Don't feel like talking to mom? Avoiding the ex? Whatever the case, it's probably worth knowing who's at the other end of your ringing cell phone. That's the sentiment Rogers AT&T Wireless was looking to feed into with its recent Ringtones campaign.

Don’t feel like talking to mom? Avoiding the ex? Whatever the case, it’s probably worth knowing who’s at the other end of your ringing cell phone. That’s the sentiment Rogers AT&T Wireless was looking to feed into with its recent Ringtones campaign.

Targeted to youth and young adults, Ringtones is a service that allows customers to download different ring tones/music from the Roger Web site that they can then match with specific phone numbers in order to know who’s calling.

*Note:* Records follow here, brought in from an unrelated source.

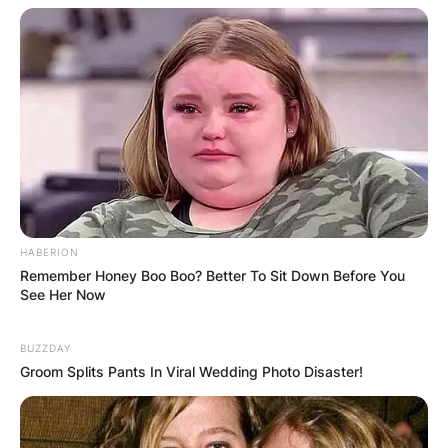
HABERION
Remember Honey Boo Boo? Better To Sit Down Before You
See Her Now
BUZZDAY
Groom Splits Pants In Viral Wedding Photo Disaster!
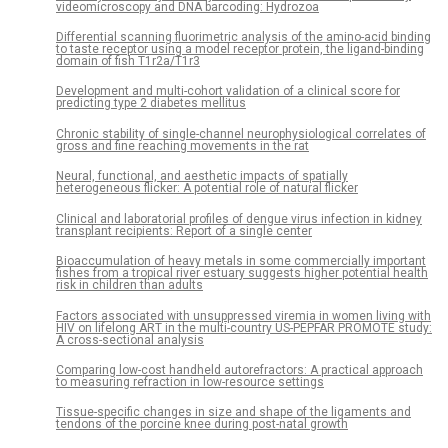
videomicroscopy and DNA barcoding: Hydrozoa
Differential scanning fluorimetric analysis of the amino-acid binding
to taste receptor using a model receptor protein, the ligand-binding
domain of fish T1r2a/T1r3
Development and multi-cohort validation of a clinical score for
predicting type 2 diabetes mellitus
Chronic stability of single-channel neurophysiological correlates of
gross and fine reaching movements in the rat
Neural, functional, and aesthetic impacts of spatially
heterogeneous flicker: A potential role of natural flicker
Clinical and laboratorial profiles of dengue virus infection in kidney
transplant recipients: Report of a single center
Bioaccumulation of heavy metals in some commercially important
fishes from a tropical river estuary suggests higher potential health
risk in children than adults
Factors associated with unsuppressed viremia in women living with
HIV on lifelong ART in the multi-country US-PEPFAR PROMOTE study:
A cross-sectional analysis
Comparing low-cost handheld autorefractors: A practical approach
to measuring refraction in low-resource settings
Tissue-specific changes in size and shape of the ligaments and
tendons of the porcine knee during post-natal growth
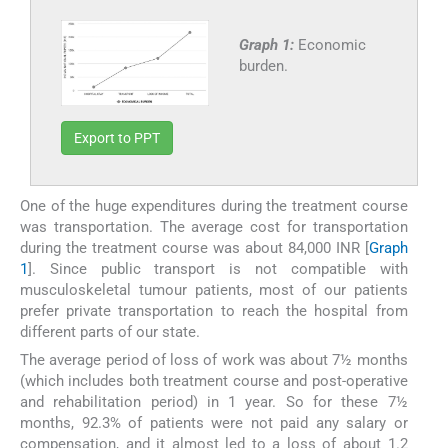
Graph 1:
Economic
burden.
Export to PPT
One of the huge expenditures during the treatment course
was transportation. The average cost for transportation
during the treatment course was about 84,000 INR [
Graph
1
]. Since public transport is not compatible with
musculoskeletal tumour patients, most of our patients
prefer private transportation to reach the hospital from
different parts of our state.
The average period of loss of work was about 7½ months
(which includes both treatment course and post-operative
and rehabilitation period) in 1 year. So for these 7½
months, 92.3% of patients were not paid any salary or
compensation, and it almost led to a loss of about 1.2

‘It’s a fantastic feature,’ says David Chant, CD at Toronto-based MMI (MacLaren McCann Interactive), which developed the creative for the campaign. ‘You can use it to identify your phone from everyone else’s. No one else I know has my ring – I have Black Sabbath.’

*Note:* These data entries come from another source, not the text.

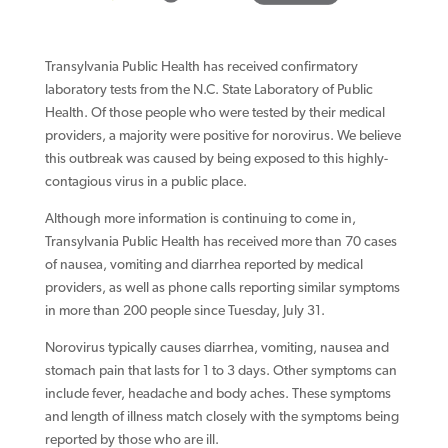
Transylvania Public Health has received confirmatory
laboratory tests from the N.C. State Laboratory of Public
Health. Of those people who were tested by their medical
providers, a majority were positive for norovirus. We believe
this outbreak was caused by being exposed to this highly-
contagious virus in a public place.
Although more information is continuing to come in,
Transylvania Public Health has received more than 70 cases
of nausea, vomiting and diarrhea reported by medical
providers, as well as phone calls reporting similar symptoms
in more than 200 people since Tuesday, July 31.
Norovirus typically causes diarrhea, vomiting, nausea and
stomach pain that lasts for 1 to 3 days. Other symptoms can
include fever, headache and body aches. These symptoms
and length of illness match closely with the symptoms being
reported by those who are ill.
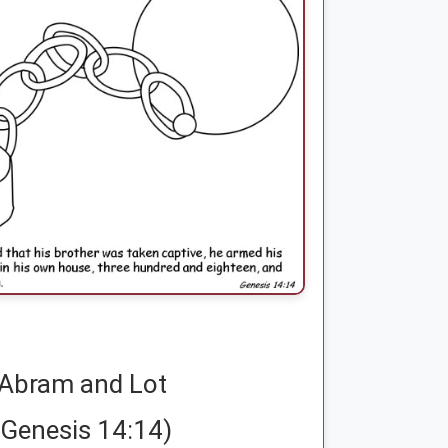
Abram and Lot
(Genesis 14:14)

The campaign surrounding the August launch, which is the second-place winner of this year’s Top Ten Interactive Campaigns competition, had a goal of sending qualified traffic to the Rogers e-commerce site (Rogers.com) in an effort to achieve higher conversion rates and a lower cost per acquisition. Ringtones was also designed to compare the effectiveness (ROI) of rich media versus GIF executions and identify which creative messages provide the greatest response.

The campaign consisted of standard GIF (buttons and banners) and five different rich media ads – the objective being to test which message drivers were the key to getting a response to the ad unit. For each message, samples of three songs were provided to test. For example, ‘Boy Message’ focused on the ring tones a girl would use to recognize when her boyfriend was calling – Macho Man, You Sexy Thing, and Insensitive were used.

‘Surfers could actually play the ringtone through the banner ads – they could interact with it and listen to multiple ringtones. And we could track who was listening to what. In theory, we could tweak future rounds or campaigns to include the popular songs,’ says Chant.

A further objective was to obtain a diagnostic psychographic profile of consumers’ ‘purchase’ decision-making process and response to online ad units.

Rogers selected ZEGO’s Campaign Manager (ad serving, tracking and reporting technology from Toronto-based ZAQ) in order to provide the campaign with standard and advanced reporting metrics.

The latter was required to achieve a comprehensive view of the campaign’s effectiveness in achieving sales attributable to the online advertising, as well as obtaining the psychographic data desired for consumer analysis, he says.

Judges’ comments

‘Great creative, visually pure and simple yet very eye-catching. Humorous – we can all relate. This campaign got me excited; I was curious and anxious to see the next creative. Although the case study does not mention it, hopefully they planned a targeted campaign. Otherwise it would defeat the purpose of the creative!’

‘These are simple ads and yet I find them very engaging. Once you’ve played with it, you realize that you’ve just gone through the product demo but you don’t feel you’ve been tricked into it. In fact you look forward to the next execution to see the interaction between product offering and creative. Although they have no results to present at this time, I’m sure that ZAQ is tracking every click and clickthrough, turning all the data into cost per acquisition numbers. I am certain they will be seeing some very strong results.’